The opening hymn (Qīngyáng xūyìng 青陽虛映: “Pure-Yang [light] in empty reflection, the Sun returning to numen, the Spirit-Tiger averting evil, the Flying-Heavens with streaming bells”) is a xíngshén visualisation chant of the eastern direction appropriate to the dawn-audience, followed by the standard twenty-four-fold drumming and the call-down of the Sānwǔ gōngcáo 三五功曹.
Abstract
Schipper & Verellen (Taoist Canon 2: 1023–1024, entry by John Lagerwey) date the Luótiān dàjiào cycle (DZ 477–480) to the late Táng / early Sòng, on the basis of liturgical structure and shared diction with the Jīnlù and Huánglù cycles of Dù Guāngtíng 杜光庭 (q.v., KR5b0167 etc.). The standard liturgical structure — sùqǐ (announcement, the night before) + three-fold cháo + shèjiào (climactic offering) — is consolidated at the close of the Táng and the beginning of the Sòng, and the present cycle is one of the canonical witnesses to that consolidation.

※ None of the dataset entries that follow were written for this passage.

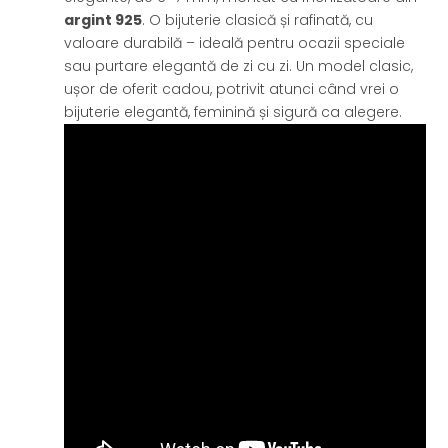
argint 925
. O bijuterie clasică și rafinată, cu
valoare durabilă – ideală pentru ocazii speciale
sau purtare elegantă de zi cu zi. Un model clasic,
ușor de oferit cadou, potrivit atunci când vrei o
bijuterie elegantă, feminină și sigură ca alegere.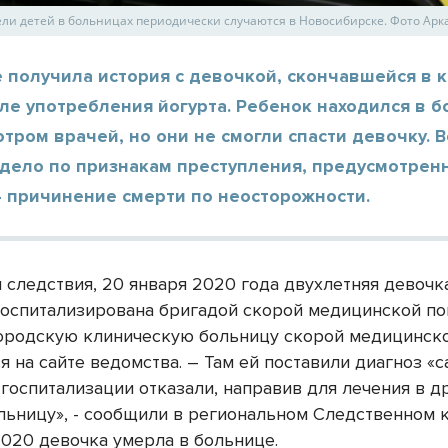
ели детей в больницах периодически случаются в Новосибирске. Фото Арк
 получила история с девочкой, скончавшейся в 
ле употребления йогурта. Ребенок находился в 
тром врачей, но они не смогли спасти девочку. 
дело по признакам преступления, предусмотренно
- причинение смерти по неосторожности.
 следствия, 20 января 2020 года двухлетняя девочк
госпитализирована бригадой скорой медицинской п
ородскую клиническую больницу скорой медицинск
я на сайте ведомства. – Там ей поставили диагноз «
 госпитализации отказали, направив для лечения в д
льницу», - сообщили в региональном Следственном к
2020 девочка умерла в больнице.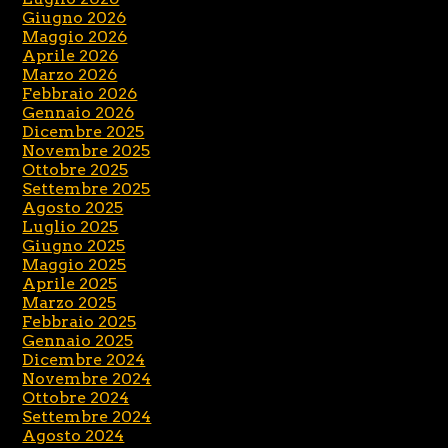
Giugno 2026
Maggio 2026
Aprile 2026
Marzo 2026
Febbraio 2026
Gennaio 2026
Dicembre 2025
Novembre 2025
Ottobre 2025
Settembre 2025
Agosto 2025
Luglio 2025
Giugno 2025
Maggio 2025
Aprile 2025
Marzo 2025
Febbraio 2025
Gennaio 2025
Dicembre 2024
Novembre 2024
Ottobre 2024
Settembre 2024
Agosto 2024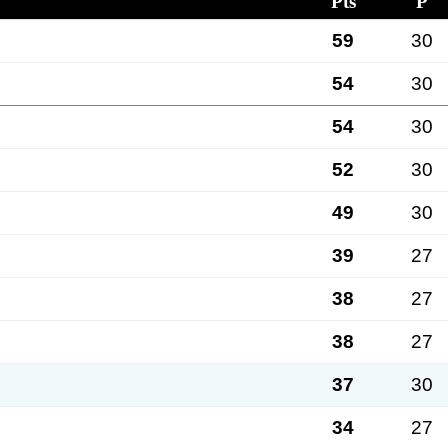
Pts
P
59
30
54
30
54
30
52
30
49
30
39
27
38
27
38
27
37
30
34
27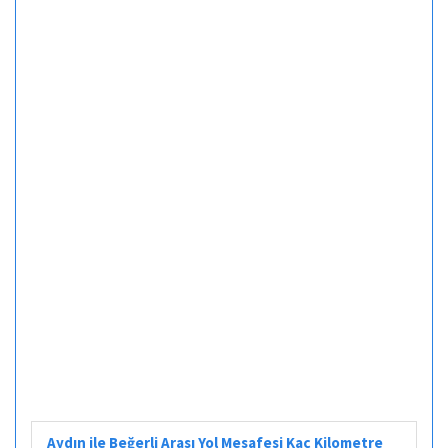
Aydın ile Beğerli Arası Yol Mesafesi Kaç Kilometre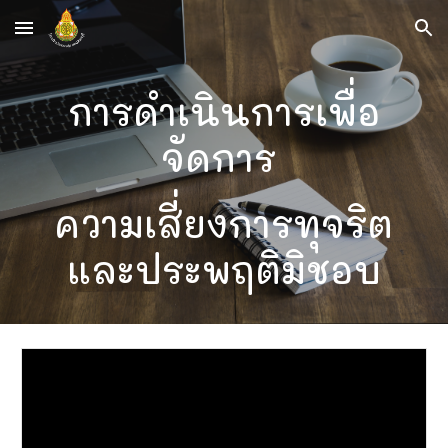
Skip to main content
Skip to navigation
การดำเนินการเพื่อ
จัดการ
ความเสี่ยงการทุจริต
และประพฤติมิชอบ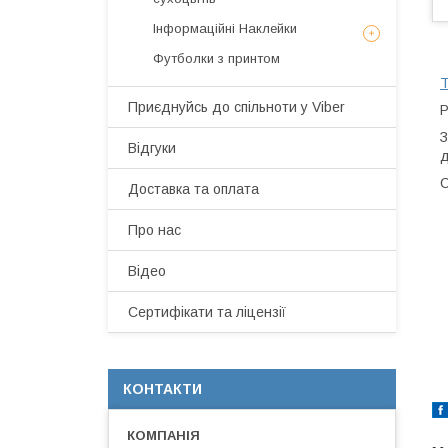
Інформаційні Наклейки
Футболки з принтом
Т
Приєднуйсь до спільноти у Viber
Р
З
Відгуки
д
С
Доставка та оплата
Про нас
Відео
Сертифікати та ліцензії
КОНТАКТИ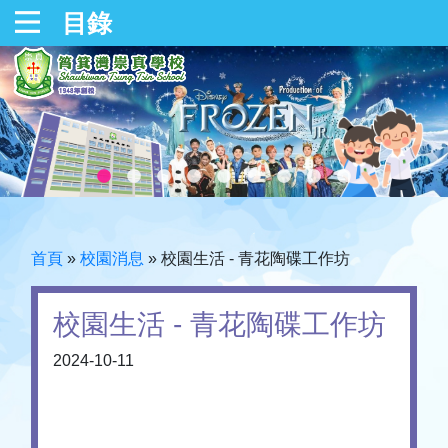
目錄
首頁
»
校園消息
»
校園生活 - 青花陶碟工作坊
校園生活 - 青花陶碟工作坊
2024-10-11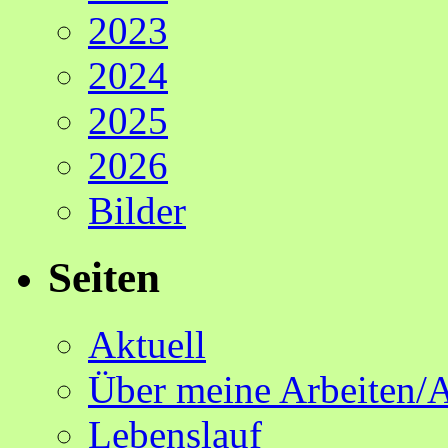
2023
2024
2025
2026
Bilder
Seiten
Aktuell
Über meine Arbeiten/
Lebenslauf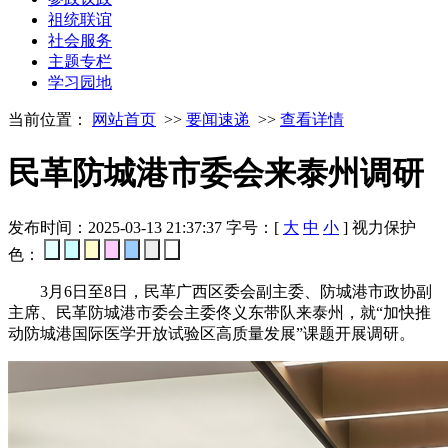
祖统联谊
社会服务
主题专栏
学习园地
当前位置：
网站首页
>>
要闻速递
>>
查看详情
民革防城港市委会来泰州调研
发布时间：2025-03-13 21:37:37
字号：[
大
中
小
]
视力保护
色：
3月6日至8日，民革广西区委会副主委、防城港市政协副
主席、民革防城港市委会主委佟义东带队来泰州，就“加快推
动防城港国际医学开放试验区高质量发展”课题开展调研。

The Luótiān dàjiào is performed for the protection of the realm at large; as the highest and most comprehensive of Daoist offerings, it presupposes imperial or high-aristocratic patronage and a multi-day ritual establishment. Each cháo presents memorials to the bureau of one cosmic third (heaven / earth / waters in the morning / midday / evening pairing) before the climactic shèjiào offering.
Translations and research
- Schipper, Kristofer, and Franciscus Verellen, eds. The Taoist Canon: A Historical Companion to the Daozang. Chicago: University of Chicago Press, 2004. 2: 1023–1024 (DZ 477, entry by John Lagerwey).
- Lagerwey, John. Taoist Ritual in Chinese Society and History. New York: Macmillan, 1987.